Ce n’est pas en millénaires, comme pour Gaza et Rafah, mais en siècles que se décline l’histoire de Khan Younès, dont le gouvernorat comptait quelque 400 000 habitants avant la campagne israélienne toujours en cours. C’est en effet en 1387 que l’émir Younès El-Nowrouzi y fonde un caravansérail, un « khan » qui porte son prénom. La région de Gaza est alors favorisée en tant que carrefour stratégique par les sultans mamelouks qui dominent l’Egypte et la Syrie.
Le site de Khan Younès est choisi pour ses ressources en eau, son sol fertile et la proximité de carrières. Il se développe rapidement en tant que relais commercial et station de poste, sous la protection d’une garnison qui dissuade les incursions bédouines. Une telle prospérité se confirme durant l’ère ottomane, à partir de 1517, entraînant le déclin de la cité de Rafah, elle-même en lisière du désert égyptien du Sinaï.

Entrées du jeu de données:
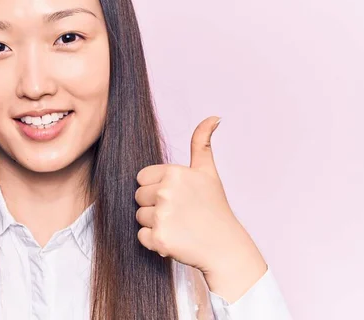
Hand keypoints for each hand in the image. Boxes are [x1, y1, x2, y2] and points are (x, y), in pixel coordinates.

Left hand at [135, 116, 265, 278]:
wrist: (225, 247)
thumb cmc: (214, 208)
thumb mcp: (208, 172)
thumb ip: (202, 143)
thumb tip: (214, 117)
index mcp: (174, 173)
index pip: (141, 178)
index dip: (156, 188)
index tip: (177, 196)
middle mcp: (166, 192)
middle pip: (138, 197)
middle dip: (154, 205)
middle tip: (179, 212)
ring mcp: (162, 216)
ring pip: (139, 216)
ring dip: (154, 223)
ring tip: (178, 225)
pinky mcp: (159, 239)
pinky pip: (141, 235)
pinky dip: (154, 240)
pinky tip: (174, 238)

Travail à faire:
A: Recopiez dans le passage sur Khan Younès tout ce qui va de « Ce n’est pas » jusqu'à « et la Syrie. ».
B: Prolongez le passage sur Khan Younès à la suite de sa dernière phrase.
Les enregistrements ne sont pas nécessaires ici.

Réponses fournies:
A:
Ce n’est pas en millénaires, comme pour Gaza et Rafah, mais en siècles que se décline l’histoire de Khan Younès, dont le gouvernorat comptait quelque 400 000 habitants avant la campagne israélienne toujours en cours. C’est en effet en 1387 que l’émir Younès El-Nowrouzi y fonde un caravansérail, un « khan » qui porte son prénom. La région de Gaza est alors favorisée en tant que carrefour stratégique par les sultans mamelouks qui dominent l’Egypte et la Syrie.

B:
L’impact des guerres
Le rayonnement de Khan Younès est attesté aux XVIIᵉ et XVIIIᵉ siècles, mais il est ensuite affecté par la montée en puissance du port de Gaza comme débouché de la production locale de céréales vers Alexandrie, le plus grand port d’Egypte. Lorsque le voyageur français Victor Guérin visite Khan Younès en 1863, il en remarque « les arbres fruitiers, et principalement les abricotiers ». Il estime à un millier le nombre d’habitants de « ce bourg jadis beaucoup plus peuplé, comme le prouvent une centaine de maisons actuellement détruites ». Les recensements postérieurs des autorités ottomanes donnent pourtant une population de plusieurs milliers de personnes, sans doute du fait de la politique volontariste de sédentarisation des Bédouins, qui conduit, dans le désert voisin du Néguev, à l’établissement, en 1899, de la ville de Beersheba.